## Study text
Segment Open

Steel Microstructure Explained: Key Phases in Iron–Carbon Alloys

Modern materials can be categorized into four major groups—metals, polymers, ceramics, and composites.

Despite the rapid advancement of polymer materials, steel remains the most widely used and crucial material in engineering technology today.

So what factors determine steel’s dominant position? Let’s delve into the details for our readers.

Steel is refined from iron ore, offering abundant sources and low cost.

Also known as iron-carbon alloys, steel consists of iron (Fe) combined with carbon (C), silicon (Si), manganese (Mn), phosphorus (P), sulfur (S), and trace elements like chromium (Cr) and vanadium (V).

By adjusting the content of various elements in steel and applying heat treatment processes (the four key steps: quenching, annealing, tempering, and normalizing), a wide variety of microstructures can be achieved, endowing steel with distinct physical properties.

When a steel sample is ground, polished, etched with a specific corrosive agent to reveal its structure, and then observed under a metallurgical microscope, the resulting pattern is known as the steel’s microstructure.

The secrets of steel materials lie within these microstructures.

Segment Closed

## Material shown

Segment Open

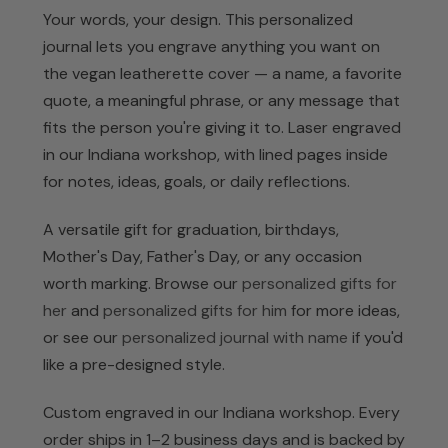
Your words, your design. This personalized
journal lets you engrave anything you want on
the vegan leatherette cover — a name, a favorite
quote, a meaningful phrase, or any message that
fits the person you're giving it to. Laser engraved
in our Indiana workshop, with lined pages inside
for notes, ideas, goals, or daily reflections.
A versatile gift for graduation, birthdays,
Mother's Day, Father's Day, or any occasion
worth marking. Browse our
personalized gifts for
her
and
personalized gifts for him
for more ideas,
or see our
personalized journal with name
if you'd
like a pre-designed style.
Custom engraved in our Indiana workshop. Every
order ships in 1–2 business days and is backed by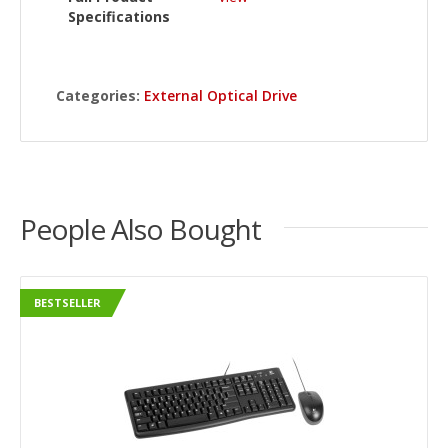
Specifications
Categories:
External Optical Drive
People Also Bought
BESTSELLER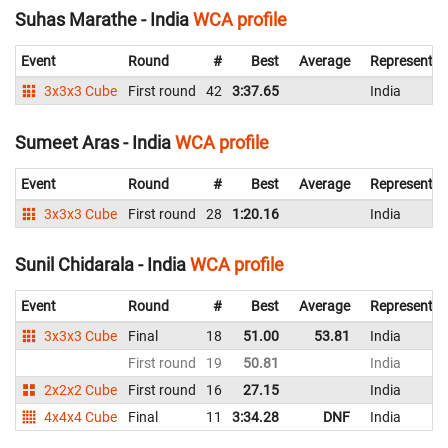
Suhas Marathe - India
WCA profile
Event
Round
#
Best
Average
Representin
3x3x3 Cube
First round
42
3:37.65
India
Sumeet Aras - India
WCA profile
Event
Round
#
Best
Average
Representin
3x3x3 Cube
First round
28
1:20.16
India
Sunil Chidarala - India
WCA profile
Event
Round
#
Best
Average
Representin
3x3x3 Cube
Final
18
51.00
53.81
India
First round
19
50.81
India
2x2x2 Cube
First round
16
27.15
India
4x4x4 Cube
Final
11
3:34.28
DNF
India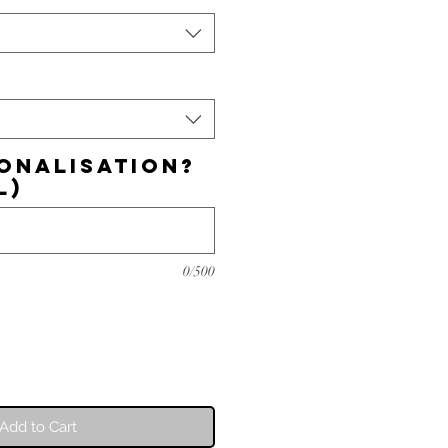
onalisation?
l)
0/500
Add to Cart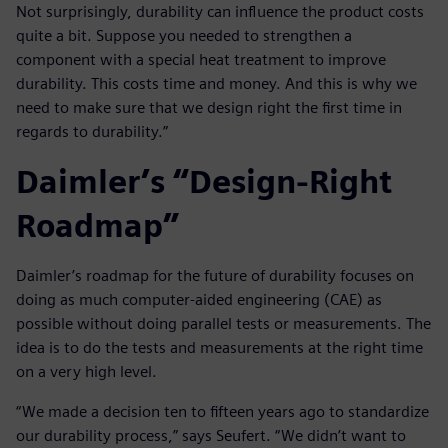
Not surprisingly, durability can influence the product costs
quite a bit. Suppose you needed to strengthen a
component with a special heat treatment to improve
durability. This costs time and money. And this is why we
need to make sure that we design right the first time in
regards to durability.”
Daimler’s “Design-Right
Roadmap”
Daimler’s roadmap for the future of durability focuses on
doing as much computer-aided engineering (CAE) as
possible without doing parallel tests or measurements. The
idea is to do the tests and measurements at the right time
on a very high level.
“We made a decision ten to fifteen years ago to standardize
our durability process,” says Seufert. “We didn’t want to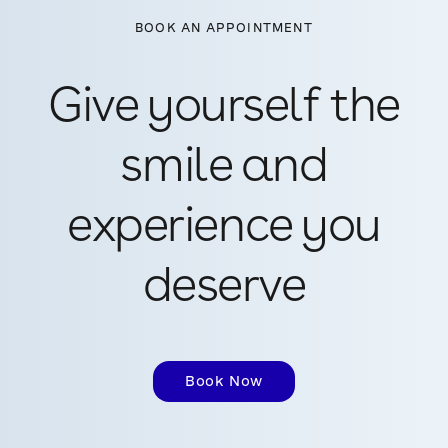
BOOK AN APPOINTMENT
Give yourself the
smile and
experience you
deserve
Book Now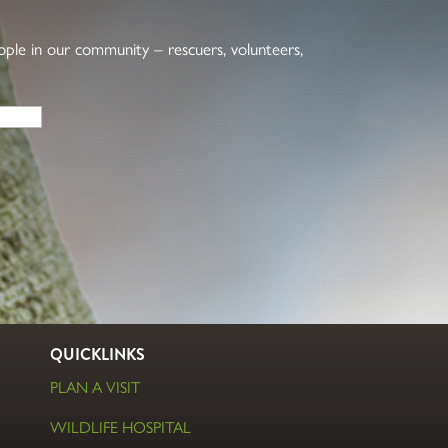
eople in our community – rescuers, volunteers,
QUICKLINKS
PLAN A VISIT
WILDLIFE HOSPITAL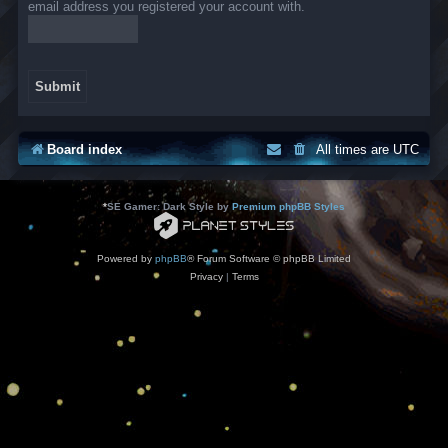
email address you registered your account with.
Board index
All times are
UTC
*
SE Gamer: Dark Style by
Premium phpBB Styles
Powered by
phpBB
® Forum Software © phpBB Limited
Privacy
|
Terms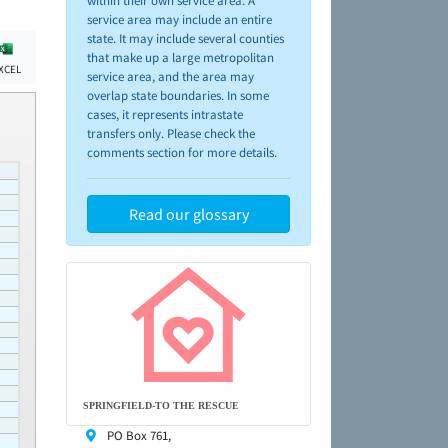
within their own service area. A
service area may include an entire
state. It may include several counties
that make up a large metropolitan
XCEL
service area, and the area may
overlap state boundaries. In some
cases, it represents intrastate
transfers only. Please check the
comments section for more details.
Read our glossary
SPRINGFIELD-TO THE RESCUE
PO Box 761,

Segment Closed

## Problem 1
Answer these questions using the steel microstructure article:
(a) Into which four major groups can modern materials be categorized?
(b) Which four heat treatment steps does the article name?
(c) Under what type of microscope is a prepared steel sample observed to see its microstructure?
## Problem 2
Write the next part of the steel microstructure article, beginning after its final sentence.

## Exercise result 1
(a) Metals, polymers, ceramics, and composites.
(b) Quenching, annealing, tempering, and normalizing.
(c) A metallurgical microscope.

## Exercise result 2
Within the Fe-Fe₃C system, numerous iron-carbon alloys with varying compositions can be formulated.

Their equilibrium structures differ at different temperatures but are composed of several fundamental phases: ferrite (F), austenite (A), and cementite (Fe₃C).

These basic phases combine in a mechanical mixture to form the diverse microstructures found in steel. Common microstructures include the following eight types:

Ferrite  

The interstitial solid solution formed by carbon dissolving into the α-Fe lattice is termed ferrite.

It possesses a bcc structure and exhibits equiaxed polygonal grain distribution, denoted by the symbol F.

Its microstructure and properties resemble those of pure iron, featuring good plasticity and toughness, but with relatively low strength and hardness (30-100 HB).

In alloy steels, ferrite represents the solid solution of carbon and alloying elements within α-Fe.

Carbon’s solubility in α-Fe is very low; at the AC1 temperature, the maximum solubility is 0.0218%, but this decreases to 0.0084% as temperature drops.

Consequently, under slow cooling conditions, tertiary carbides form at ferrite grain boundaries.

Austenite

Austenite is a face-centered cubic (fcc) structure formed by carbon dissolving into the interstitial sites of the γ-Fe lattice.

It is a high-temperature phase denoted by the symbol A.

Austenite exhibits maximum carbon solubility of 2.11%C at 1148°C and can dissolve 0.77%C at 727°C.

It possesses higher strength and hardness than ferrite, along with good plasticity and toughness, and is non-magnetic.

Specific mechanical properties correlate with carbon content and grain size, typically ranging from 170 to 220 HBS and 40 to 50% elongation.

TRIP steel (Transformation-Residual-Inclusion-Properity steel) is developed based on the excellent plasticity and toughness of austenite.

It enhances plate plasticity and improves formability by utilizing strain-induced phase transformation in retained austenite and phase transformation-induced plasticity.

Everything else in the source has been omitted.